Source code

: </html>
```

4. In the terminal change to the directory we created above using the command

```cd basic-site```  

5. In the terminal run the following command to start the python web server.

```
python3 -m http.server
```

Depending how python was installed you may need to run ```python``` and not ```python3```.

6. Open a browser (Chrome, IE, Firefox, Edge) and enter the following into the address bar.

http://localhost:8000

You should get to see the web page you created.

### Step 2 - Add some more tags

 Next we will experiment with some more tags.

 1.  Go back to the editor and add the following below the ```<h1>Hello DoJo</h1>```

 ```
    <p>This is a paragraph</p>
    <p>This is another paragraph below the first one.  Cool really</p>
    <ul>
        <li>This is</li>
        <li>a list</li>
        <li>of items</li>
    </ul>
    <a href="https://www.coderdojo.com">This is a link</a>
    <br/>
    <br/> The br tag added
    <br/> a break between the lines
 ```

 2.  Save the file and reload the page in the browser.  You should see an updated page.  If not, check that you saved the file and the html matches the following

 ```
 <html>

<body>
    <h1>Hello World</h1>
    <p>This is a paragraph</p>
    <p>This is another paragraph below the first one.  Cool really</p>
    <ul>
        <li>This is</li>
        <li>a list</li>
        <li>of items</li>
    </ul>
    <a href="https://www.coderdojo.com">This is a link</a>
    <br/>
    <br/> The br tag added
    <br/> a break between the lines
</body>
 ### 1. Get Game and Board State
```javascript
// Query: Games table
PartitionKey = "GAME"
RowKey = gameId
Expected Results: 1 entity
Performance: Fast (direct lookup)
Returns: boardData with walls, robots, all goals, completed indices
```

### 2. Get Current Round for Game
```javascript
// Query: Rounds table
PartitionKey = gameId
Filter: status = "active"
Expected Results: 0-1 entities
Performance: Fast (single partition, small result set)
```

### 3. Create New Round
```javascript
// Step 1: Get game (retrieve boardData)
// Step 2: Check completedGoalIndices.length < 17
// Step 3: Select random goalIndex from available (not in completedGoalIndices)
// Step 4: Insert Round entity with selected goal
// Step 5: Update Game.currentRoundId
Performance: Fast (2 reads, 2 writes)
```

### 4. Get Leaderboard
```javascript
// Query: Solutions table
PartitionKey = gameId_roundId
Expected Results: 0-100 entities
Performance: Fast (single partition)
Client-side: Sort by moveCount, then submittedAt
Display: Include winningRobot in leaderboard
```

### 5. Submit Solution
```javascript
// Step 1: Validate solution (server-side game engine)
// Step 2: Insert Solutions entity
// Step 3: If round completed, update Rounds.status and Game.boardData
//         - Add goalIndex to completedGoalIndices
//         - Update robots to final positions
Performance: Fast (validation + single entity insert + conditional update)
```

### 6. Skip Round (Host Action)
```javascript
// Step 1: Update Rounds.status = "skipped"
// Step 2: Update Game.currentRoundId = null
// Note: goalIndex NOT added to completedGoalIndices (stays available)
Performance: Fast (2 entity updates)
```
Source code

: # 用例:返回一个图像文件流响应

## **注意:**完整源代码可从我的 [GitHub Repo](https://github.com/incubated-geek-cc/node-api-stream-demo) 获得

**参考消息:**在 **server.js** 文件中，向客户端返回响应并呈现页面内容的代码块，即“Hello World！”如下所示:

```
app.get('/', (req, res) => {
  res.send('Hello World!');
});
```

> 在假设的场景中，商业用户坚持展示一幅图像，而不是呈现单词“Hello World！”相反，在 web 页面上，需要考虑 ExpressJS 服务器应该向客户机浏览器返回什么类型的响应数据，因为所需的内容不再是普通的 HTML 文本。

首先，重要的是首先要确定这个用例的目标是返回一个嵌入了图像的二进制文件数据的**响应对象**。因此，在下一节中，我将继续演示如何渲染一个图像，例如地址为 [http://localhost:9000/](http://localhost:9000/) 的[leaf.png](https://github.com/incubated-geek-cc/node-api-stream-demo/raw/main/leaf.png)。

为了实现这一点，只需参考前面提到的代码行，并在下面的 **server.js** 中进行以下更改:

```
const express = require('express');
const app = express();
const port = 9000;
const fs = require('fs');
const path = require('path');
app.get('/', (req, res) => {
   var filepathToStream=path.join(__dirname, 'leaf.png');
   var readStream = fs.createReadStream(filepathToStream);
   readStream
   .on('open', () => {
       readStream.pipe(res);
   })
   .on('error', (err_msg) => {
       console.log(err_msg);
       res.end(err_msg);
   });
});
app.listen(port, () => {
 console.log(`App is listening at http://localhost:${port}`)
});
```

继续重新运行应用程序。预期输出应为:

^^^^^^^^

[TASK DETAILS] Find how many lines in the entries above have the string "filepathToStream" and report only that number.

[REPLY TO THE EXERCISE] 2